For such small numbers you can simply search for all primes between 1 and 1000000000.

Take 62.5 mByte of RAM to create a binary array (one bit for each odd number, because we already know that no even number (except of 2) is a prime).

Set all bits to 0 to indicate that they are primes, than use a Sieve of Eratosthenes to set bits to 1 of all number that are not primes.

Do the sieve once, store the resulting list of numbers.

Answer 7

To find primes between m,n where 1 <= m <= n <= 1000000000, n-m<=100000, you need first to prepare the core primes from 2 to sqrt(1000000000) < 32000. Simple contiguous sieve of Eratosthenes is more than adequate for this. _{(Having sieved the core bool sieve[] array (a related C code is here), do make a separate array int core_primes[] containing the core primes, condensed from the sieve array, in an easy to use form, since you have more than one offset segment to sieve by them.)}

Then, for each given separate segment, just sieve it using the prepared core primes. 100,000 is short enough, and without evens it's only 50,000 odds. You can use one pre-allocated array and adjust the addressing scheme for each new pair m,n. The i-th entry in the array will represent the number o + 2i where o is an odd start of a given segment.

See also:

• Is a Recursive-Iterative Method Better than a Purely Iterative Method to find out if a number is prime?
• Find n primes after a given prime number, without using any function that checks for primality
• offset sieve of Eratoshenes

A word about terminology: this is not a "segmented sieve". That refers to the sieving of successive segments, one after another, updating the core primes list as we go. Here the top limit is known in advance and its square root is very small.

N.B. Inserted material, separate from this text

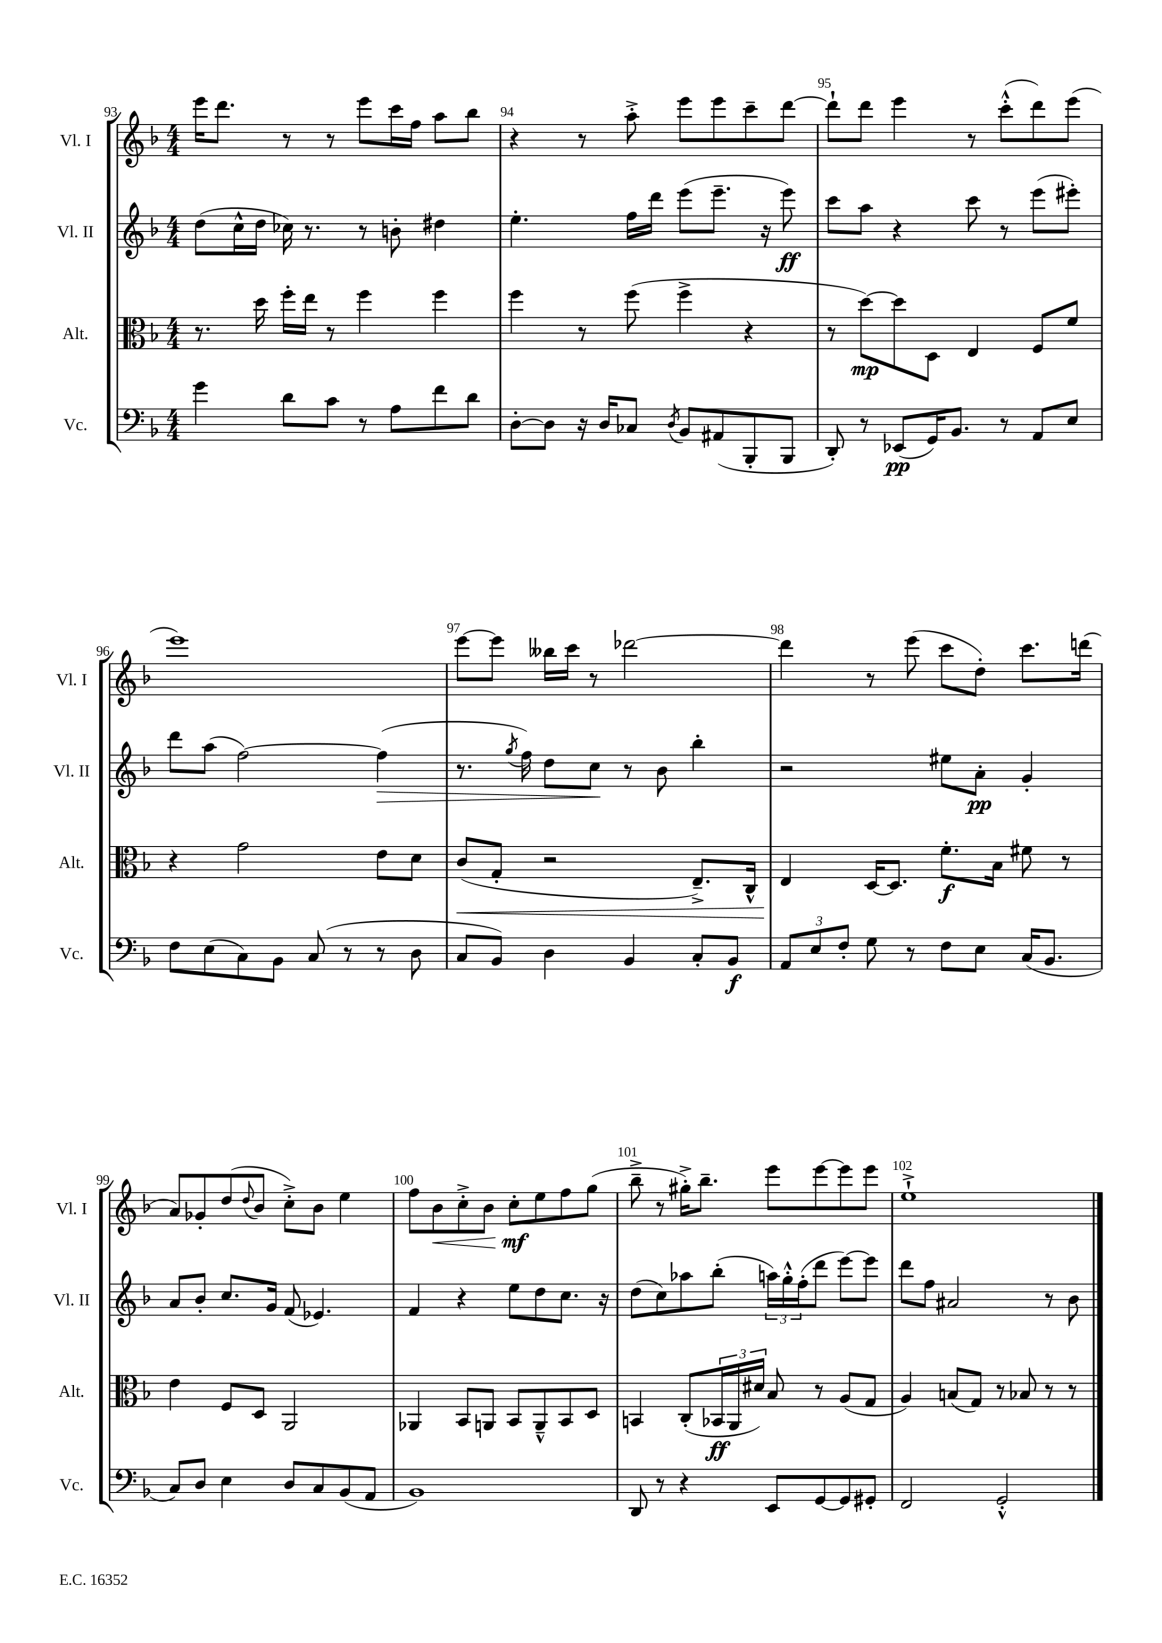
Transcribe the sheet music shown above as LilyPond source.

The same core primes are used to sieve each separate offset segment, so this may be better described as an "offset" sieve of Eratosthenes. For each segment being sieved, only the core primes not greater than its top limit's square root need be used of course; but the core primes are not updated while each such offset segment is sieved (updating the core primes is the signature feature of the "segmented" sieve).

Answer 8

Your upper bound is 10^9. The Sieve of Eratosthenes is O(N loglogN) which is too much for that bound.

Here are a few ideas:

Faster primality tests

The problem with a naive solution where you loop over the range [i, j] and check whether each number is prime is that it takes O(sqrt(N)) to test whether a number is prime which is too much if you deal with several cases.

However, you could try a smarter primality testing algorithm. Miller-Rabin is polynomial in the number of bits of N, and for N <= 10^9, you only need to check a = 2, 7 and 61.

Note that I haven't actually tried this, so I can't guarantee it would work.

Segmented sieve

As @KaustavRay mentioned, you could use a segmented sieve. The underlying idea is that if a number N is composite, then it has a prime divisor that is at most sqrt(N).

We use the Sieve of Eratosthenes algorithm to find the prime numbers below 32,000 (roughly sqrt(10^9)), and then for each number in the range [i, j] check whether there is any prime below 32,000 that divides it.

By the prime number theorem about one in log(N) numbers are prime which is small enough to squeeze in the time limit.